Substantively, the joint plan seems to be basically a reworking of the eight-point Saudi plan. It clearly is unacceptable to Israel. It also departs from the proposals put forth by the United States, calling as it does for the establishment of a Palestinian state in the West Bank with East Jerusalem as its capital and the dismantling of existing Jewish settlements. One of course could not have expected the Arabs to embrace the Reagan plan as their initial position. But it does seem that a more forthcoming response would have had a better chance of persuading moderate opinion in Israel that the Arabs truly want an accommodation. The domestic political pressures on Mr. Begin might have been heightened.

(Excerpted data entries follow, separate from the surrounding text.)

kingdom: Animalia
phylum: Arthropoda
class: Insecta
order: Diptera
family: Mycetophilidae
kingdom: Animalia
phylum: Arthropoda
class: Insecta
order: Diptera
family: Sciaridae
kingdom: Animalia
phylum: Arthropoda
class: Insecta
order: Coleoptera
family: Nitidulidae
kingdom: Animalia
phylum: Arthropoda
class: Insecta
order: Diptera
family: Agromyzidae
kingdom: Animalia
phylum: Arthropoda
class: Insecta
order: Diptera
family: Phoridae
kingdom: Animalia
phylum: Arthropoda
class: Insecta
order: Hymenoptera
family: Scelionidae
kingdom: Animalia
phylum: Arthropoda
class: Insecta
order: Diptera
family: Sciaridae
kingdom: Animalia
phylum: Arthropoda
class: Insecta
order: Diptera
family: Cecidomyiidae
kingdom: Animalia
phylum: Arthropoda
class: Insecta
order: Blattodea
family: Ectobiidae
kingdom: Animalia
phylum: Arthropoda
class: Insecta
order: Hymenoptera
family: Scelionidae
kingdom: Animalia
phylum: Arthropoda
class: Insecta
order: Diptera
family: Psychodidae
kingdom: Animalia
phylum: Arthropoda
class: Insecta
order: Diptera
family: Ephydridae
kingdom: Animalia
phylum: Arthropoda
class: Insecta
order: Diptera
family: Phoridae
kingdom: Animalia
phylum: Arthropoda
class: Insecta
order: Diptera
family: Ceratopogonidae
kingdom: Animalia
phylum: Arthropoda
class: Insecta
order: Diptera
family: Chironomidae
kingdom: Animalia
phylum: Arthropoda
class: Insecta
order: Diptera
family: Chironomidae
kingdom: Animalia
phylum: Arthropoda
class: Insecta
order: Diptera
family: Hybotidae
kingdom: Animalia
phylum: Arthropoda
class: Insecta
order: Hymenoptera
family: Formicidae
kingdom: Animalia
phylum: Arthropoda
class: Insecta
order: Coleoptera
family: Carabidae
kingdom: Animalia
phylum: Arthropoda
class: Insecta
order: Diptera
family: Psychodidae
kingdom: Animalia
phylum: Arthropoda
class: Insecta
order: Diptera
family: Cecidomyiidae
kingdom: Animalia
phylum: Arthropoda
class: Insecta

Yet the Arab plan contains some positive elements. Most important, it gives implicit recognition to Israel by leaving to the United Nations Security Council the task of guaranteeing the security of ''states in the region'' - a proposal favored by the Tunisians. Acceptance of this formulation by all shades of Arab opinion on an issue of such basic concern to Israel can be viewed as encouraging.
Bridging the difference between Israel's peremptory rejection of the Reagan initiative and the Arabs' counterpoint will be a big challenge, to put it mildly. But the President appears to be achieving his early objective - to unscramble the Mideast diplomatic stalemate, stir reactions, and build public momentum for a renewed peace negotiation. In this context, the Fez summit meeting can be counted a success for US diplomacy.